REQUIREMENT: Make an exact copy of the lines below.
INFORMATION SUPPLIED Block Start
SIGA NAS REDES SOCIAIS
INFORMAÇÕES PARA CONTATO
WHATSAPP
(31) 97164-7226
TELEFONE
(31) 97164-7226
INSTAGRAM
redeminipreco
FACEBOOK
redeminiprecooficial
INFORMATION SUPPLIED Block End
SOLVED EXERCISE:
SIGA NAS REDES SOCIAIS
INFORMAÇÕES PARA CONTATO
WHATSAPP
(31) 97164-7226
TELEFONE
(31) 97164-7226
INSTAGRAM
redeminipreco
FACEBOOK
redeminiprecooficial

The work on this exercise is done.